Adrian Bebb, GM campaigner for Friends of the Earth said:
“EU countries have now given the European Commission the green light to introduce strict restrictions on US imports. The Commission must act quickly to protect the public from this unlicensed and untested genetically modified crop.”
“The failure of Syngenta to provide the basic information needed to test for their contamination is a disgrace. The Commission must insist that this secrecy ends and Syngenta sets up a fund to pay for testing. The polluter must pay, not the public.”
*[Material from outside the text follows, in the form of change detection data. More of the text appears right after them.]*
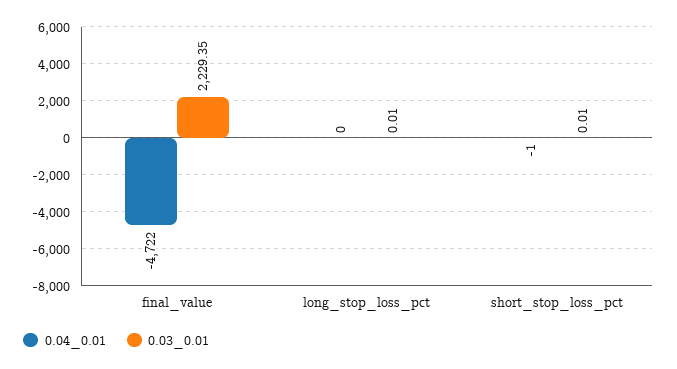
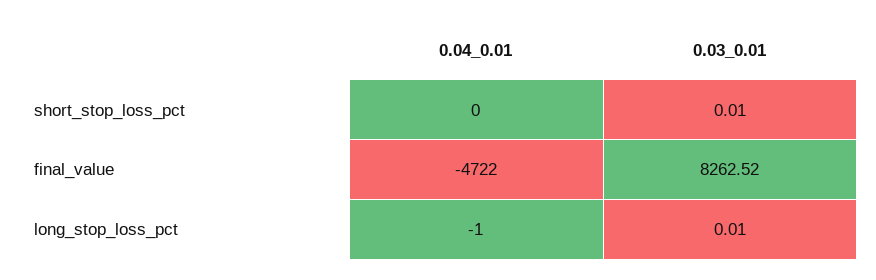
  {
    "0.04_0.01": {
      "final_value": -4722,
-     "long_stop_loss_pct": 0,
+     "long_stop_loss_pct": -1,
-     "short_stop_loss_pct": -1
+     "short_stop_loss_pct": 0
    },
    "0.03_0.01": {
-     "final_value": 2229.35,
+     "final_value": 8262.52,
      "long_stop_loss_pct": 0.01,
      "short_stop_loss_pct": 0.01
    }
  }

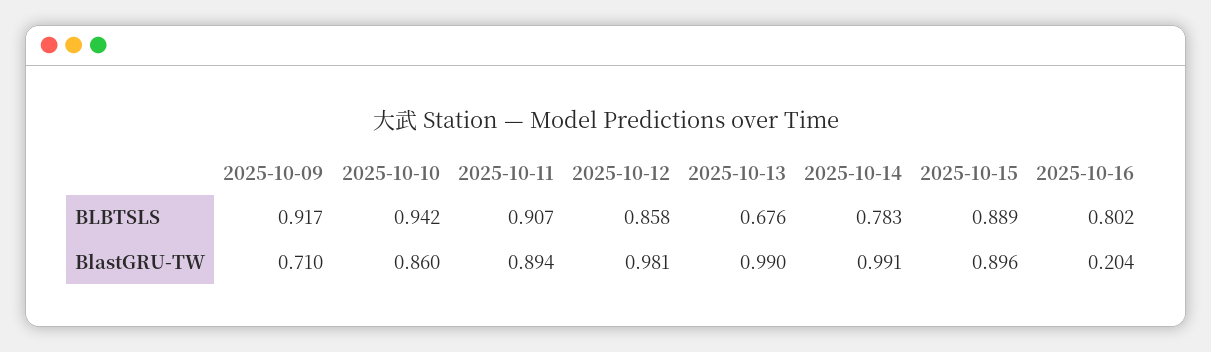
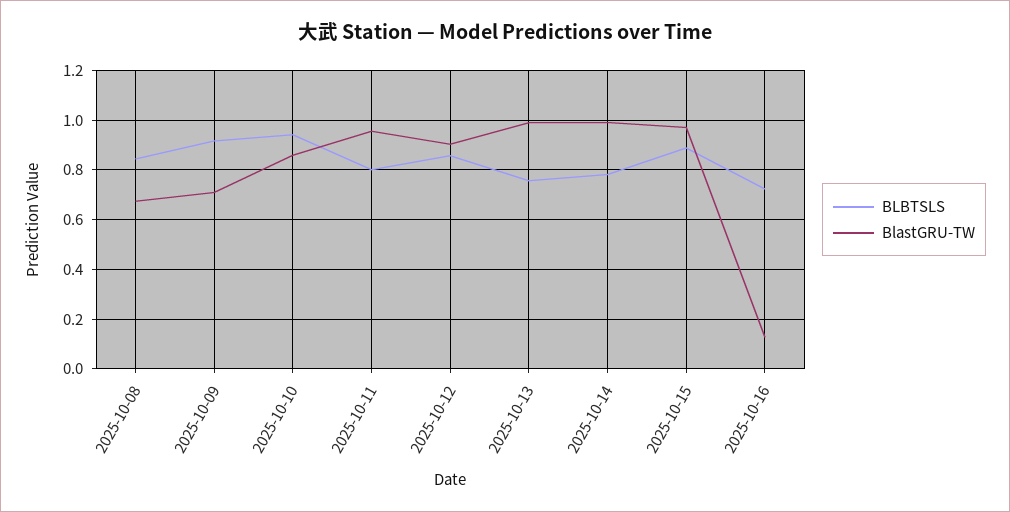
  {
    "BLBTSLS": {
      "2025-10-09": 0.917,
      "2025-10-10": 0.942,
-     "2025-10-11": 0.907,
+     "2025-10-11": 0.8,
      "2025-10-12": 0.858,
-     "2025-10-13": 0.676,
+     "2025-10-13": 0.75,
      "2025-10-14": 0.783,
      "2025-10-15": 0.889,
-     "2025-10-16": 0.802
+     "2025-10-16": 0.725,
+     "2025-10-08": 0.85
    },
    "BlastGRU-TW": {
      "2025-10-09": 0.71,
      "2025-10-10": 0.86,
-     "2025-10-11": 0.894,
+     "2025-10-11": 0.95,
-     "2025-10-12": 0.981,
+     "2025-10-12": 0.9,
      "2025-10-13": 0.99,
      "2025-10-14": 0.991,
-     "2025-10-15": 0.896,
+     "2025-10-15": 0.975,
-     "2025-10-16": 0.204
+     "2025-10-16": 0.125,
+     "2025-10-08": 0.675
    }
  }

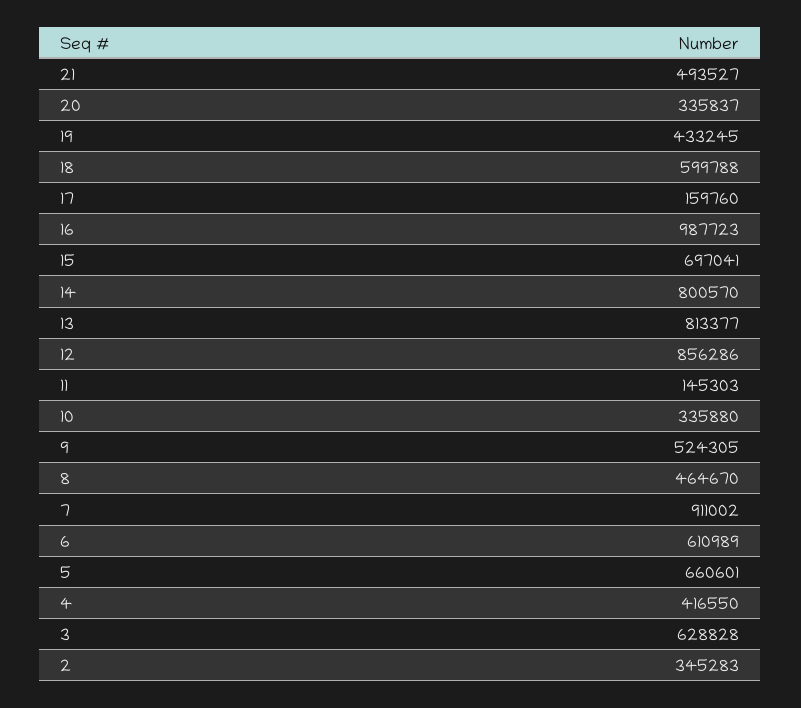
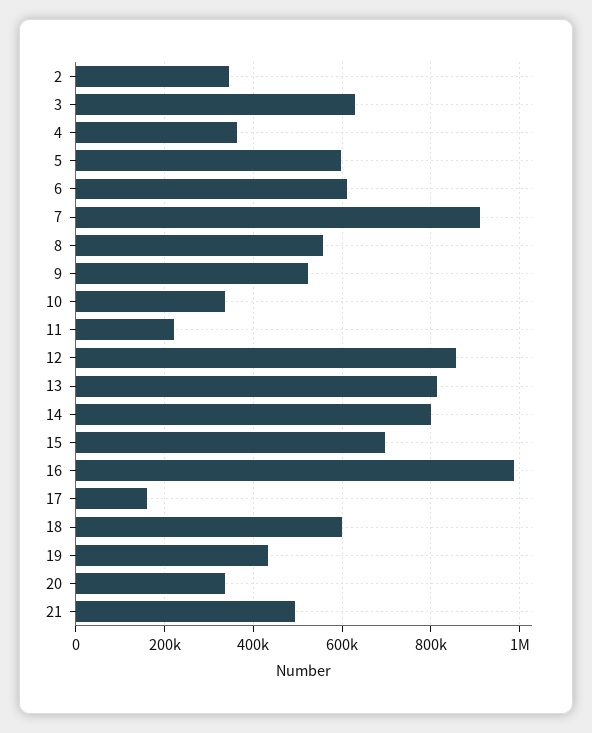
  {
    "21": 493527,
    "20": 335837,
    "19": 433245,
    "18": 599788,
    "17": 159760,
    "16": 987723,
    "15": 697041,
    "14": 800570,
    "13": 813377,
    "12": 856286,
-   "11": 145303,
+   "11": 220000,
    "10": 335880,
    "9": 524305,
-   "8": 464670,
+   "8": 560000,
    "7": 911002,
    "6": 610989,
-   "5": 660601,
+   "5": 600000,
-   "4": 416550,
+   "4": 360000,
    "3": 628828,
    "2": 345283
  }

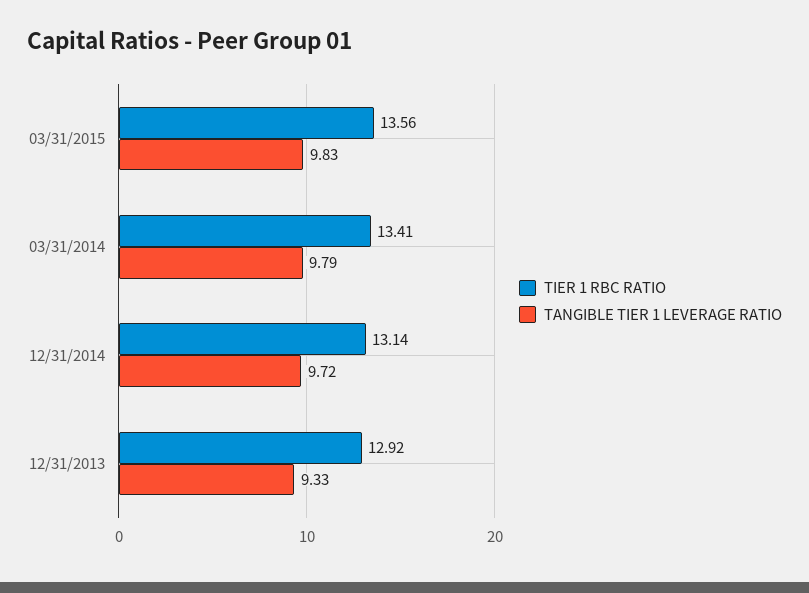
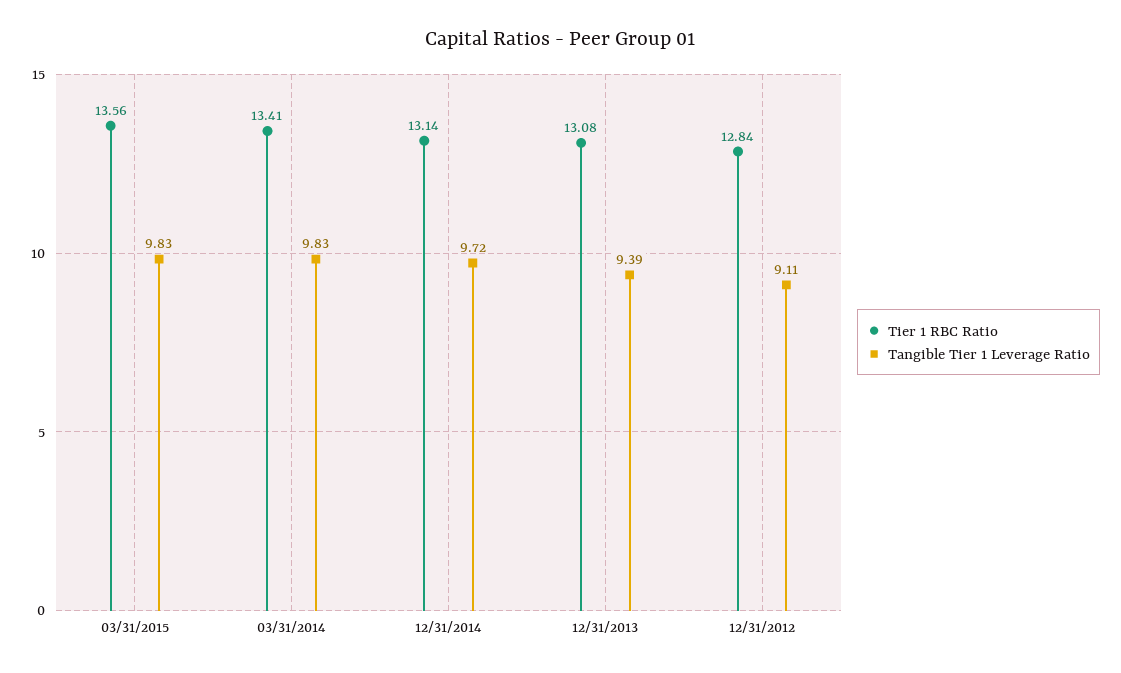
  {
    "TIER 1 RBC RATIO": {
      "03/31/2015": 13.56,
      "03/31/2014": 13.41,
      "12/31/2014": 13.14,
-     "12/31/2013": 12.92
+     "12/31/2013": 13.08,
+     "12/31/2012": 12.84
    },
    "TANGIBLE TIER 1 LEVERAGE RATIO": {
      "03/31/2015": 9.83,
-     "03/31/2014": 9.79,
+     "03/31/2014": 9.83,
      "12/31/2014": 9.72,
-     "12/31/2013": 9.33
+     "12/31/2013": 9.39,
+     "12/31/2012": 9.11
    }
  }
“The inability of the biotechnology industry to control its own products makes a complete mockery of the EU’s monitoring systems. The European Commission must order an immediate review to ensure that the public is never again exposed to unapproved genetically modified foods.”
Contact:
Adrian Bebb, + 49 1609 490 1163 (mobile)
(1) Member states met in the Standing Committee on the Food Chain and Animal Health
news: On April 13 th , the European Union introduced emergency measures restricting the import of animal feeds from the United States. EU member states voted almost unanimously for proposals that only permit shipments that are certified free of an illegal GM maize. With no means to test reliably for the contamination, and no segregation from the US, the measures are likely to result in a de facto ban on the import of US maize-based animal feeds for the foreseeable future.
(2) read more www.washingtonpost.com/wp-dyn/articles/A58449-2005Mar22.html
(3) Bt 10 contains the amp gene, which confers resistance to the ampicillin family of antibiotics. In recent guidance, the European Food Safety Authority stated that GMOs containing this gene should not be approved for cultivation and their use restricted to field trials.